I also believe that anything that can be gamed to economic advantage through sybil mechanisms will be gamed, and think there are negative consequences to MORE, rather than LESS non-transcoding nodes emerge if there are incentives to split stake purely to receive higher rewards.
So I am sticking with a flat treasuryRewardCutRate
applied at the protocol level.
The proposed 12.5% rate feeling too high
I hear this feedback. I will lower the rate to 10% in my proposal. A couple thoughts…
- This value can be changed via a simple 5-minute-to-write LIP. If anyone wants to propose changing it in the future based upon how we’re seeing it used, the community can vote.
- I am hesitant to reduce it further initially, because the baseline is not to replicate the existing micro-grants based funding of the community node, but to think more ambitiously - the enable a more sustainable and decentralized ecosystem in the future, complete with additional credible core dev contributors/teams and more independent credible demand gen-focused entities. The time to focus on addressing this is not when faced with a crisis at the last minute, but to lay the groundwork - via building up sustainable public goods funding sources and learning over years - so that the pieces can be in place and any future crisis can be avoided. Let’s populate this now, and begin to experiment and learn. If we aren’t learning or reaping any benefits, governance can be used to reduce the contribution rate.
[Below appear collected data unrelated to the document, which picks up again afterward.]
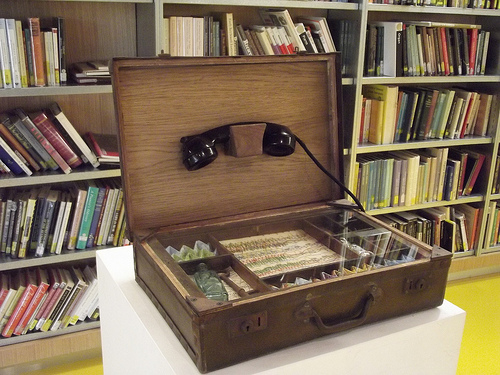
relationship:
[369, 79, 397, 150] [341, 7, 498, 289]
book on shelf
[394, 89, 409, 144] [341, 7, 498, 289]
book on shelf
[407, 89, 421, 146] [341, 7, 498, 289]
book on shelf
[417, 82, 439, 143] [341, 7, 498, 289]
book on shelf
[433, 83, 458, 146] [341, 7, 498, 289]
book on shelf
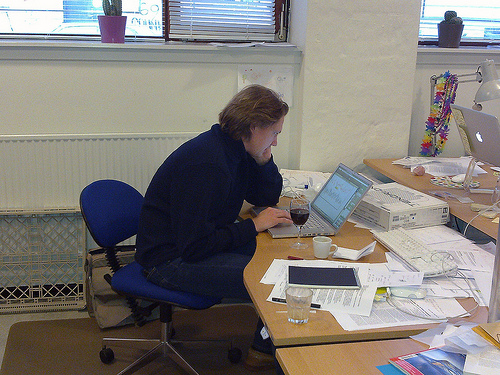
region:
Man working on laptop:
[122, 82, 390, 348]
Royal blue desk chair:
[64, 171, 136, 306]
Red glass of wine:
[274, 188, 311, 254]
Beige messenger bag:
[77, 247, 137, 332]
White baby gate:
[1, 207, 89, 315]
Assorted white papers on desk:
[362, 240, 452, 330]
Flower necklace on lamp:
[415, 65, 455, 162]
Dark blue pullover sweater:
[135, 125, 243, 281]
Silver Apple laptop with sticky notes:
[427, 84, 499, 173]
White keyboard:
[370, 231, 465, 282]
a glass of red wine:
[278, 191, 321, 248]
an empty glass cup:
[282, 283, 320, 322]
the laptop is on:
[249, 158, 391, 260]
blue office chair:
[54, 171, 229, 367]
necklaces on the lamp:
[418, 63, 476, 165]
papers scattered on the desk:
[329, 228, 485, 318]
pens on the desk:
[266, 292, 346, 317]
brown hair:
[210, 82, 301, 167]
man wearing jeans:
[150, 256, 293, 373]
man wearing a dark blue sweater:
[129, 121, 291, 258]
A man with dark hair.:
[135, 68, 289, 263]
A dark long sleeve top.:
[126, 107, 281, 256]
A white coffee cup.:
[309, 223, 339, 261]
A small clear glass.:
[281, 281, 316, 330]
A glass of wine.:
[286, 185, 311, 251]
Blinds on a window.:
[157, 7, 296, 41]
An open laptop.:
[273, 155, 368, 239]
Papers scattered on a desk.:
[332, 218, 499, 329]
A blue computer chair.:
[71, 172, 210, 317]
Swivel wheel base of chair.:
[93, 297, 247, 369]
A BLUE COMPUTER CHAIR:
[71, 181, 222, 371]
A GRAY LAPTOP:
[270, 158, 377, 240]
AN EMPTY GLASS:
[282, 274, 324, 327]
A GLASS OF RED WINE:
[284, 196, 313, 246]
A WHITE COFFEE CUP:
[308, 228, 348, 270]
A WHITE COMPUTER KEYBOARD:
[373, 221, 463, 293]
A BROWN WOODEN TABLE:
[235, 213, 471, 340]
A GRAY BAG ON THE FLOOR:
[69, 232, 181, 338]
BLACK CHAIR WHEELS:
[74, 341, 256, 371]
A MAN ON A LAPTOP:
[127, 83, 381, 309]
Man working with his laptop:
[134, 81, 376, 300]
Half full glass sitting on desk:
[285, 195, 314, 247]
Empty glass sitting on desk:
[277, 282, 317, 324]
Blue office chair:
[76, 171, 245, 373]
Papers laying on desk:
[259, 257, 499, 328]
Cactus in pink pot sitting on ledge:
[92, 0, 133, 42]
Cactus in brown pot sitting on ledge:
[433, 8, 468, 48]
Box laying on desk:
[355, 177, 452, 231]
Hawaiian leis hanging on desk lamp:
[419, 69, 462, 158]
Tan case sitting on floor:
[83, 237, 162, 331]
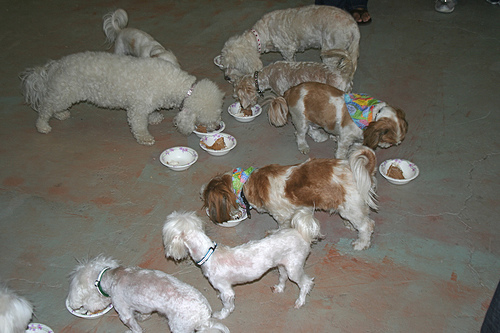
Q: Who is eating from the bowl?
A: Dogs.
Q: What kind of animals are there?
A: Dogs.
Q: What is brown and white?
A: The dogs.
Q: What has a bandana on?
A: The dog.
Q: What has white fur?
A: The dog.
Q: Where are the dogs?
A: On the ground.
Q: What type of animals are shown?
A: Dogs.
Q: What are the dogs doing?
A: Eating.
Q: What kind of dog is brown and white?
A: Cocker spaniel.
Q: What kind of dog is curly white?
A: Poodle.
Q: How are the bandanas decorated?
A: Colorfully.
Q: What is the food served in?
A: Bowls.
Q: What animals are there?
A: Dogs.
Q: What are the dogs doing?
A: Eating.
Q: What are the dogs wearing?
A: Collars.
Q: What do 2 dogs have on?
A: Bandanas.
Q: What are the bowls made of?
A: Glass.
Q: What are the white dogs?
A: Poodles.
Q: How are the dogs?
A: Leaning down.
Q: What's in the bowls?
A: Dog food.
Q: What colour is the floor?
A: Pink/white.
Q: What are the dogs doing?
A: Eating.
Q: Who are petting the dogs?
A: No one.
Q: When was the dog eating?
A: Now.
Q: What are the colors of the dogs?
A: White and brown.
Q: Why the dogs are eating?
A: They are eating.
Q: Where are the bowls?
A: On the ground.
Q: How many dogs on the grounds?
A: Nine.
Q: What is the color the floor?
A: Red and gray.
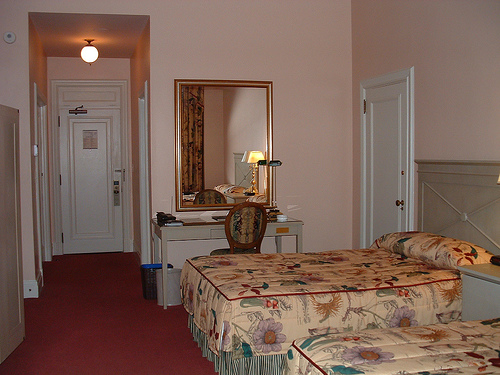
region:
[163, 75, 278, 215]
Glass mirror with a frame.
Again, the community can vote on this proposal, and if it doesn’t pass then someone else can propose the same thing with a different parameter value. But as proposer, I’d like to start with this value.
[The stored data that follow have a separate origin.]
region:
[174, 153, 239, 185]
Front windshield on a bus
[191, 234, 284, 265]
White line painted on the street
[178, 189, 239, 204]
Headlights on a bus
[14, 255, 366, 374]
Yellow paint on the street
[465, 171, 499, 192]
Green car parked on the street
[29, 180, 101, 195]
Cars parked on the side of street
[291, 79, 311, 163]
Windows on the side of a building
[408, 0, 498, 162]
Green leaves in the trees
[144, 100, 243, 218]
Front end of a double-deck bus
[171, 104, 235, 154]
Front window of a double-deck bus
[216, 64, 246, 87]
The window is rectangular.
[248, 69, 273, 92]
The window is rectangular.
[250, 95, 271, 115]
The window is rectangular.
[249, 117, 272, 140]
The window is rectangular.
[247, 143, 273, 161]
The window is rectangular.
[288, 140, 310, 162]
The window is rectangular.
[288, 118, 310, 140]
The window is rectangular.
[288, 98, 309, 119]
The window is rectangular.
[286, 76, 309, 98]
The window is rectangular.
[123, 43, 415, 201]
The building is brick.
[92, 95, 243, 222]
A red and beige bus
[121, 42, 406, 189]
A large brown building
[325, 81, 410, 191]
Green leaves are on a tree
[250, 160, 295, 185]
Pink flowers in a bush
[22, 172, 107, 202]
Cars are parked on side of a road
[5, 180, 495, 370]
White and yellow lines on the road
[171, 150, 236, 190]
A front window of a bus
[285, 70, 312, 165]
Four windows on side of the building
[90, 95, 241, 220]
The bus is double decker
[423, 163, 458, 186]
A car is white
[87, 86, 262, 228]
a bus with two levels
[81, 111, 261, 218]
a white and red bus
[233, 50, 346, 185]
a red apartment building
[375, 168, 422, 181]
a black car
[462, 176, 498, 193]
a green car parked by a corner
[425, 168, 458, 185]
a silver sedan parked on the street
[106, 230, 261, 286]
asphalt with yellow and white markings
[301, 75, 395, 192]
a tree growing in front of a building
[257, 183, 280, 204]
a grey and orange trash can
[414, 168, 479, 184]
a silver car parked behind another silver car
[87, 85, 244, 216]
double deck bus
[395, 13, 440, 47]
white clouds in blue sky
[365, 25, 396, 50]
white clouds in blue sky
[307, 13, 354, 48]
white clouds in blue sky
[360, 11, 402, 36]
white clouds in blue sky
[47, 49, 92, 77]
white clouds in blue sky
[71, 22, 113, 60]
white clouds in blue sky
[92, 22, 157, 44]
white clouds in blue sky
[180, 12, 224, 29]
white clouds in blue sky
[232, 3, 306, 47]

I’ll update the LIP. From a timing perspective, we’re moving towards the end of internal code review and remediations, and then we can hopefully start a public audit competition next week, which can coincide with moving the LIP to Last Call.
LIP-92 has now moved to the Last Call phase. This means that after at least 10 days pass, it can be moved to the Proposed Phase and open for a vote.
FTR there is now a devnet with the upgraded Delta contracts that can be tested on a separate explorer as well! Accessible here: Delta Goerli Explorer
It also contains the logic for the treasury contribution, which is set to the same 10% as in the current LIP.
For full details on how to setup your account and what to test, check this guide: Testing the Livepeer Treasury
All feedback is welcome! Especially if you believe there might be any issues whatsoever with the contracts themselves. Thanks!